[Records excerpted from a collection]

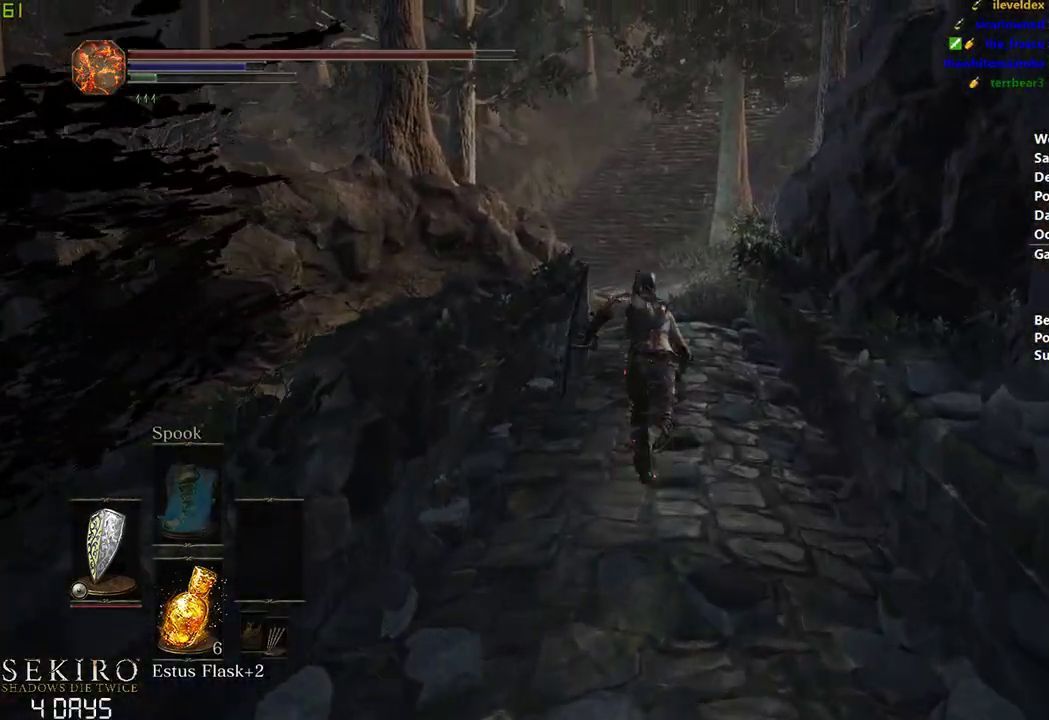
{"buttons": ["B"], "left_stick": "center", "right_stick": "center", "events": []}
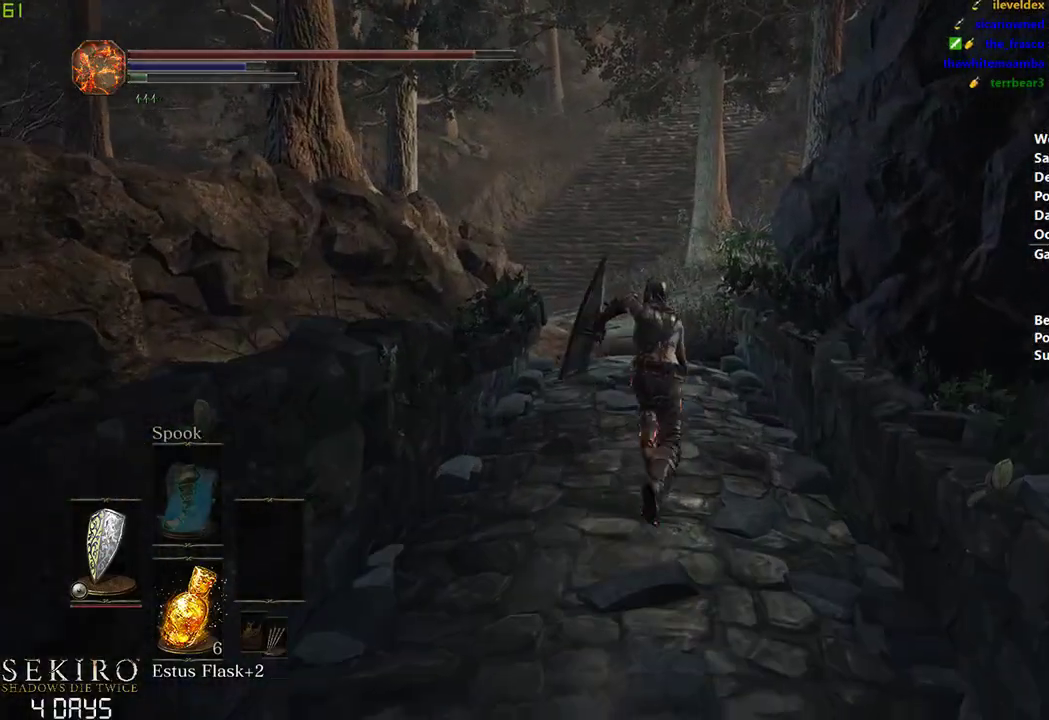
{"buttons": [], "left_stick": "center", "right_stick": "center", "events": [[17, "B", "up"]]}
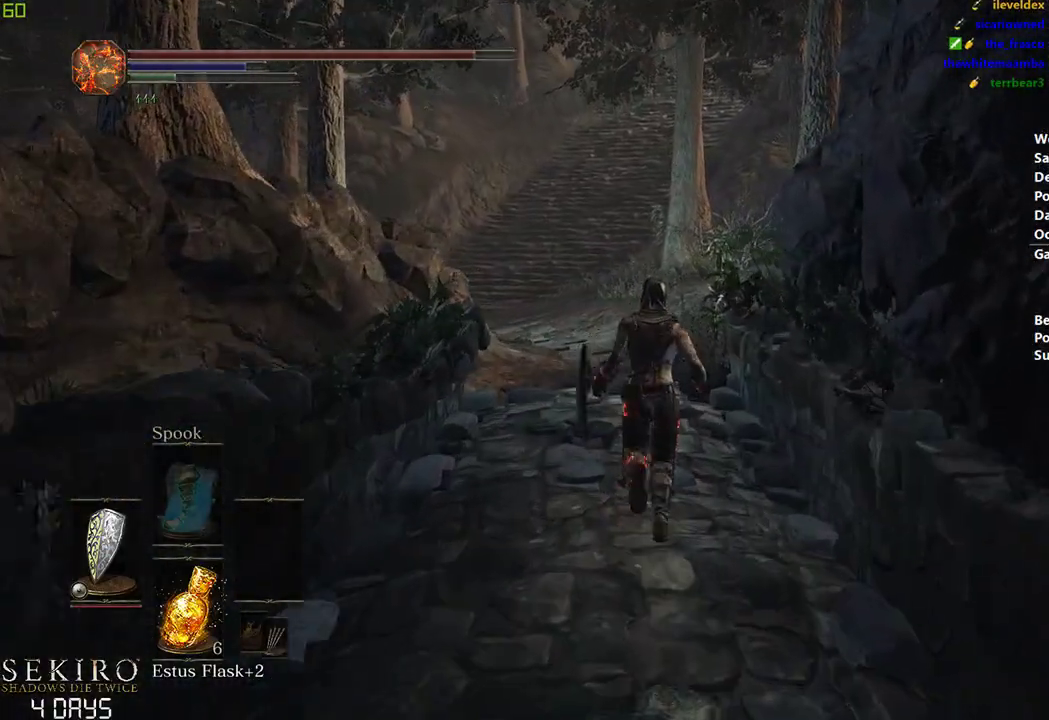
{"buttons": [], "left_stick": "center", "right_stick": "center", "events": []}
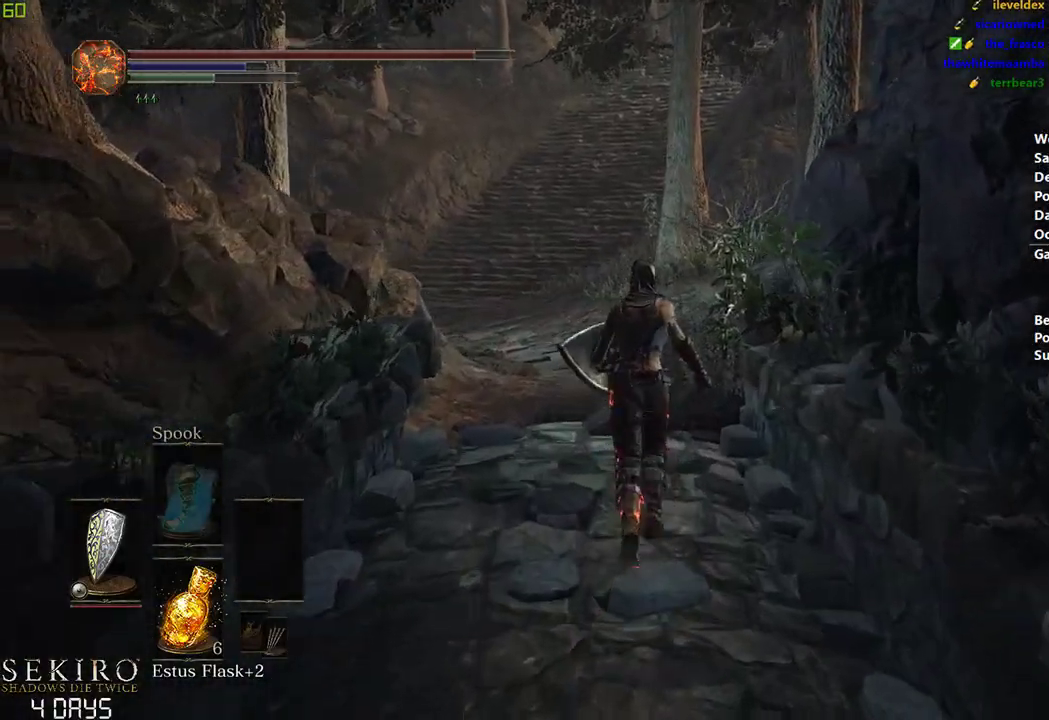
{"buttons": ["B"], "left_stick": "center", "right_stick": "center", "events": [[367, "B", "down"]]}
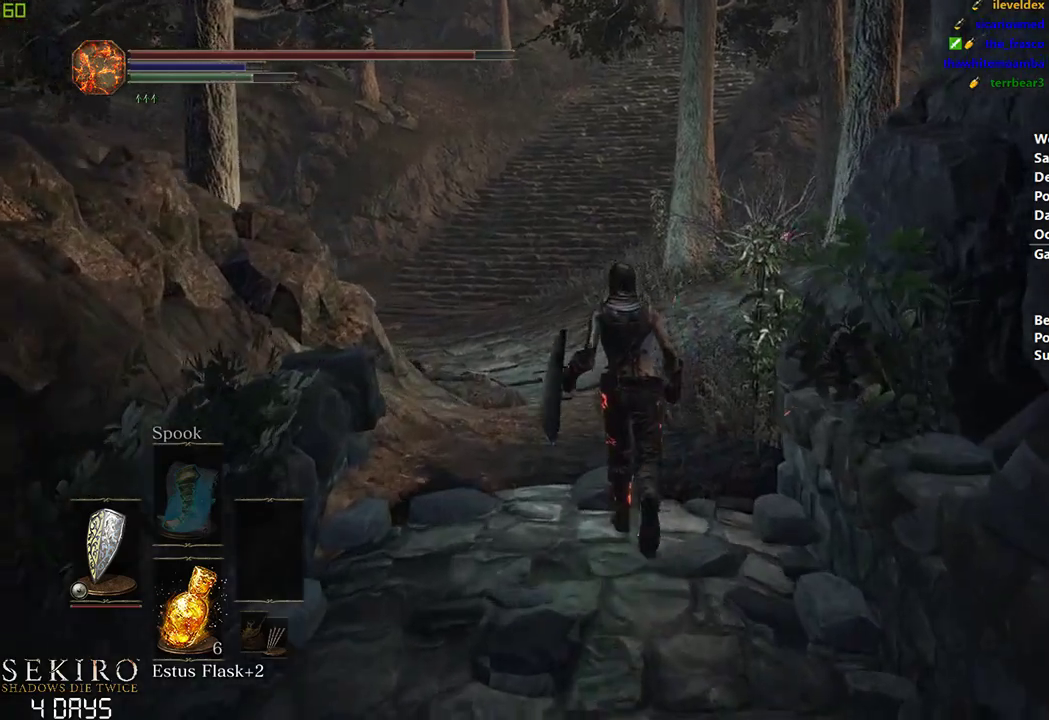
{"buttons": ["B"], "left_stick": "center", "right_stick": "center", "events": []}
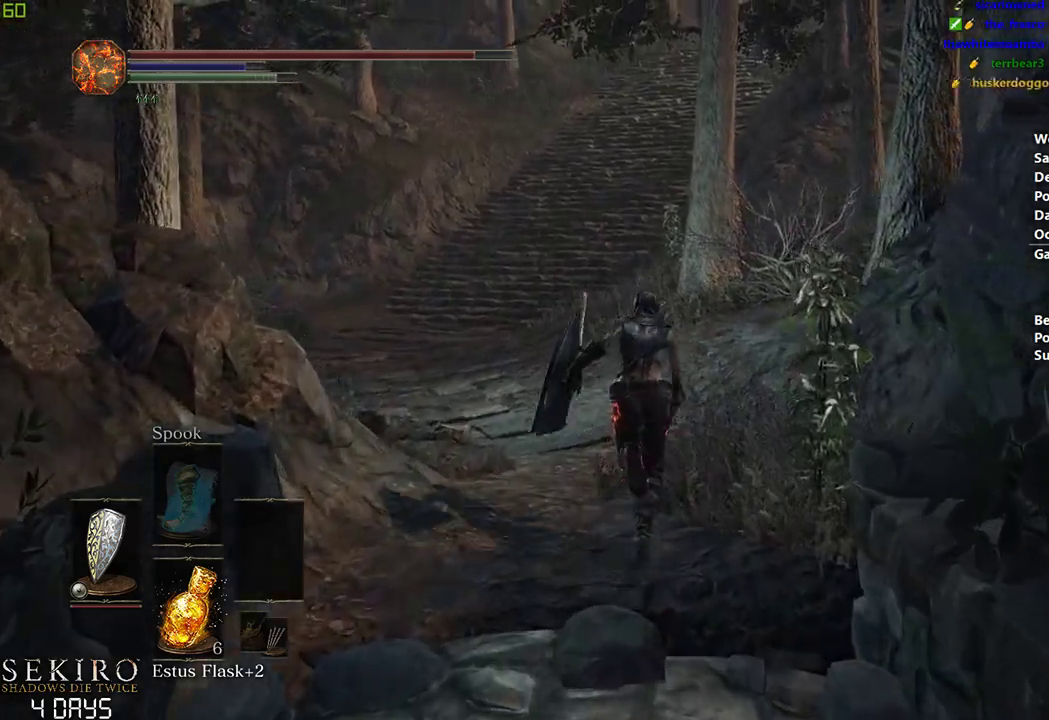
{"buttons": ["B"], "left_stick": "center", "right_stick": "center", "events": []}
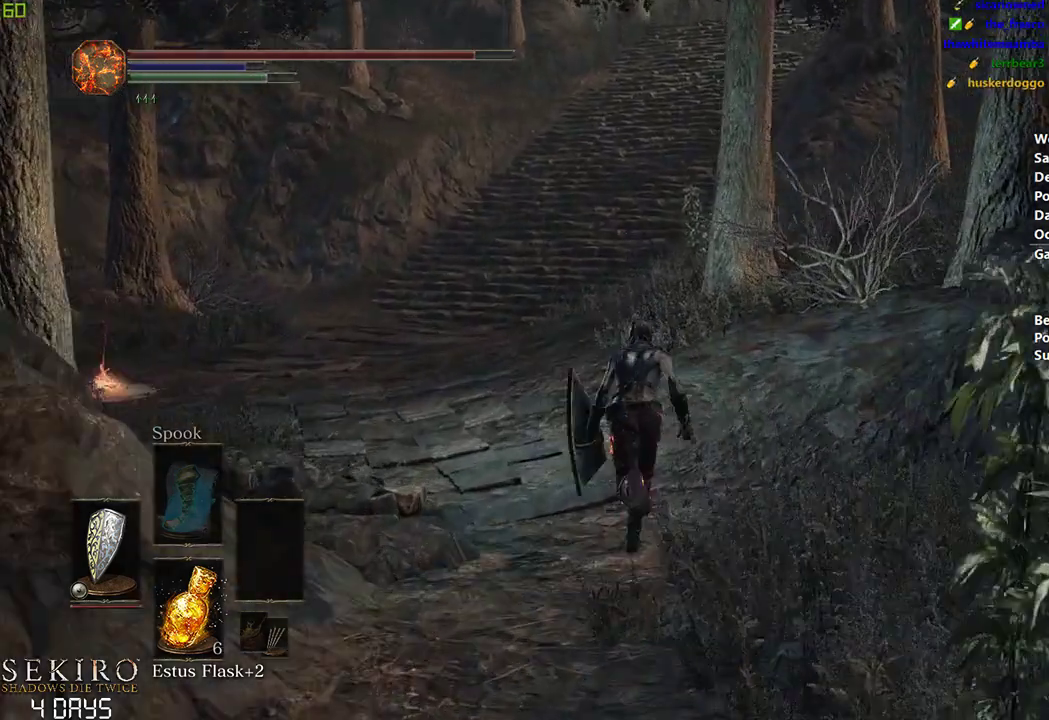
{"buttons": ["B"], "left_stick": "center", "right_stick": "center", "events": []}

__Problem details__:
Copy out the data exactly and keep the pictures out.

__Exercise result__:
{"buttons": ["B"], "left_stick": "center", "right_stick": "center", "events": []}
{"buttons": [], "left_stick": "center", "right_stick": "center", "events": [[17, "B", "up"]]}
{"buttons": [], "left_stick": "center", "right_stick": "center", "events": []}
{"buttons": ["B"], "left_stick": "center", "right_stick": "center", "events": [[367, "B", "down"]]}
{"buttons": ["B"], "left_stick": "center", "right_stick": "center", "events": []}
{"buttons": ["B"], "left_stick": "center", "right_stick": "center", "events": []}
{"buttons": ["B"], "left_stick": "center", "right_stick": "center", "events": []}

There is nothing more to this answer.